"You'd better believe we're busy," Gypsy observed, with a very superior air, to Mrs. Surly, who had "just dropped in to find out what that flyaway Gypsy had been screechin' round the house so for, these two days past."
"You'd better believe we have enough to do. Joy's got two white skirts to have tucked in little bits of tucks, and she's sent to Boston for a new veil. Mother's made me a whole new dress to wear in the cars, and I've got a beautiful brown feather for my turban. Besides, we're going to see the President, and what do you think? Father says there are ever so many mules in Washington. Won't I sit at the windows and see 'em go by!"
Thursday, Friday, Saturday passed; Sunday began and ended in a rain-storm; Monday came like a dream, with warm, sweet winds, and dewdrops quivering in a blaze of unclouded light. Like a dream it seemed to the girls to be hurrying away at five o'clock, from an unfinished breakfast, from Mrs. Breynton's gentle good-bye, Tom's valuable patronage and advice, and Winnie's reminder that he was five years old, and that to the candid mind it was perfectly clear that he ought "to go too-o-oo."
Very much like a dream was it, to be walking on the platform at the station, in the tucked skirts and new brown feather; to watch the checking of the trunks and buying of the tickets, quite certain that they were different from all other checks and tickets; to find how interesting the framed railway and steamboat guide for the Continent, on the walls of the little dingy ladies' room, suddenly became,—at least until the pleasing discovery that it was printed in 1849, and gave minute directions for reaching the Territory of California.
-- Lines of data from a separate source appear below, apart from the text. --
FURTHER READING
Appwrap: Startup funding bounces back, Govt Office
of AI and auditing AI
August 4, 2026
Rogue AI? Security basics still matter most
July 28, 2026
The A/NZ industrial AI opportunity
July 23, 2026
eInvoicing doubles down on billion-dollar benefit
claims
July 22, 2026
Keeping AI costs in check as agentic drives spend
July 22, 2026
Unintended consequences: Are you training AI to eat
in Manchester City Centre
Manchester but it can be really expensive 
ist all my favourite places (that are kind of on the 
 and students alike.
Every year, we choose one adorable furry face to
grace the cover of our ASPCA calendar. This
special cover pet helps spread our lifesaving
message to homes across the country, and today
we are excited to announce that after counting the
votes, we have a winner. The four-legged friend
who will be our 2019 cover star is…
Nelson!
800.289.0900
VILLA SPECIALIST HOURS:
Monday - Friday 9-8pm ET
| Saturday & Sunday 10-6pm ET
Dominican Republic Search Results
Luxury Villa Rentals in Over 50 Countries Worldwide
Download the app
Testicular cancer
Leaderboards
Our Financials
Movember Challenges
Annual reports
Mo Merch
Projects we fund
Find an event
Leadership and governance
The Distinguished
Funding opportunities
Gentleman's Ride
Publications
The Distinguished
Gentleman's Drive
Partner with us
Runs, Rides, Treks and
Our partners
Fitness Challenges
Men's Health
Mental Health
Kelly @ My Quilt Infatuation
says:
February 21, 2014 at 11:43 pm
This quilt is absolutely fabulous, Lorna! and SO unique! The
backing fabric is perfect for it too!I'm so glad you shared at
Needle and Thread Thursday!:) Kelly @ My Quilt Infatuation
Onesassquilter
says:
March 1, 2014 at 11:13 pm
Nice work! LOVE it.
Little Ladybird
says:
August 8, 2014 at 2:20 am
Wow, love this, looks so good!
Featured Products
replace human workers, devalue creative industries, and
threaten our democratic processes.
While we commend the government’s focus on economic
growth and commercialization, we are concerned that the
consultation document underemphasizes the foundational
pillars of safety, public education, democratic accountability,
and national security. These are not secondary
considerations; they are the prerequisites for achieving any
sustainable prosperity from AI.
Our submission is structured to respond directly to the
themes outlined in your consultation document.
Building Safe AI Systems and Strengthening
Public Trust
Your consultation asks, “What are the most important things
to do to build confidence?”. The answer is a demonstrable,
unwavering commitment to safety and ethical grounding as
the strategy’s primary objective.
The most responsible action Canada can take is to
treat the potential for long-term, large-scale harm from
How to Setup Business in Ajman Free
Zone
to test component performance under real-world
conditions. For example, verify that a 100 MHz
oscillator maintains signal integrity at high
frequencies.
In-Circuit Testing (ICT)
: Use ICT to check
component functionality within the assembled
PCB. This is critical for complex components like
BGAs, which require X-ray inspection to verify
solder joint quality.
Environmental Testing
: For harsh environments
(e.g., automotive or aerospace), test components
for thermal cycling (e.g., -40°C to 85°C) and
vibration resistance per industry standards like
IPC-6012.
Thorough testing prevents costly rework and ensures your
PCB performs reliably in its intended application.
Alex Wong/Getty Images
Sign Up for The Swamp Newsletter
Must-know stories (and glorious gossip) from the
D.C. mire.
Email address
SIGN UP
More like a dream was it, to watch the people that lounged or worked about the dépôt; the ticket-master, who had stood shut up there just so behind the little window for twenty years; the baggage-master, who tossed about their trunks without ever thinking of the jewelry-boxes inside, and that cologne-bottle with the shaky cork; the cross-eyed woman with her knitting-work, who sold sponge-cake and candy behind a very small counter; the small boys in singularly airy jackets, who were putting pins and marbles on the track for the train to run over; the old woman across the street, who was hanging out her clothes to dry in the back yard, just as if it had been nothing but a common Monday, and nobody had been going to Washington;—how strange it seemed that they could all be living on and on just as they did every day!
"Oh, just think!" said Gypsy, with wide open eyes. "Did you ever? Isn't it funny? Oh, I wish they could go off and have a good time too."
Still like a dream did it seem, when the train shrieked up and shrieked them away, over and down the mountains, through sunlight and shadow, by forest and river, past village and town and city, away like an arrow, with Yorkbury out of sight, and out of mind, and only the wonderful, untried days that were coming, to think about,—ah, who would think of anything else, that could have such days?
Gypsy made her entrance into Boston in a very distingué style. It chanced that just after they left Fitchburg, she espied the stone pier of an unfinished bridge, surmounted by a remarkable boy standing on his head. Up went the car-window, and out went her own head and one shoulder, the better to obtain a view of the phenomenon.
"Look out, Gypsy," said her father uneasily. "If another train should come along, that is very dangerous."
"Yes, sir," said Gypsy, with a twinkle in her eye, "I am looking out."